Years ago I was with a good friend in a pub and some other mates of hers came in and we all started chatting. She seemed to really be hitting it off with one guy, and later in the loo she asked me what I thought of him.

I said he seemed really nice, assuming she was just about to go in for the kill with him. To my utter horror, she grabbed my arm and pulled me over to where he was sitting saying "he likes you too, he's been asking about you all night."

And instead of trying to tell everyone about what a mixup it all was and that i wasn't even remotely interested in the bloke, I went out with him for six weeks! BlushShockHmm

I never told anyone it was all a misunderstanding - I just let it run its course. What a twat I was. Too polite to not go out with a man??!!!

Nabootique · 04/04/2016 19:09

I have snogged people out of sheer politeness. You're not alone!

OP posts:
Roussette · 04/04/2016 19:10

It's like when you get a wrong number on your landline. I've had people insist that John is on this number. Then I get them to repeat the number they've rung and it's my number and they won't believe John or whoever doesn't live here.

I would like Lying's story printed on to a fridge magnet so I could read it every day! Grin

StealthPolarBear · 04/04/2016 19:20

Brecon that's brilliant :o
Phew cell. She clearly knew but you cold both maintain the pretence to yourselves

roseblossom4 · 04/04/2016 19:20

When my two boys were small and we were having lunch in a local cafe, my DS2 had just been out of nappies. Of course he had an accident and was sitting in a puddle of pee and immediately after it happened the waitress asked had he spilled his drink. In stead of telling her the truth I just agreed with her so then she started to clean it up with her dish cloth

ItStartedWithAKiss241 · 04/04/2016 19:20

My own Grandad calls me by the wrong name, instead he uses a rhyming name with a bit added on. Think Robbie-joe if your name is Bobby... I'm 26 and still answer to it but don't correct him. He now calls my daughter "Bobby" although her name is nothing like Bobby or Robby-joe. He isn't at all senile, I'm not sure why nobody else in my family correct him either.

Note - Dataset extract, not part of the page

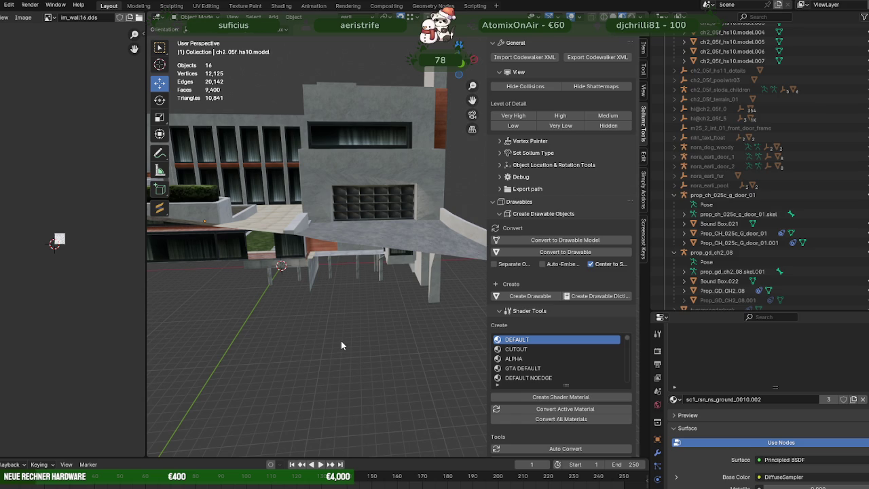
Step: Enter Edit Mode on the building, test a normals reset, then undo back to one selected face
left_click(427, 198)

faintlyoptimistic · 04/04/2016 19:28

Love this thread. Makes me feel normal!

My gran used to be a dressmaker and a few years ago she gave me her sewing machine. I signed up for a thankfully not very local sewing class. On the first night we had to say a bit about ourselves. I am massively introverted and get so nervous at these things. Anyway, in my intro I used the phrase 'inherited from my gran' and at the end the tutor said, very sympathetically, 'Aw, did your gran pass away'? I, noting the sad faces and tilted heads, just panicked said, 'Yes. Yes, she did'. Shock

As soon as I got in the car I phoned her to apologise for saying she was dead!!

StealthPolarBear · 04/04/2016 19:37

Op but is his name definitely Steve?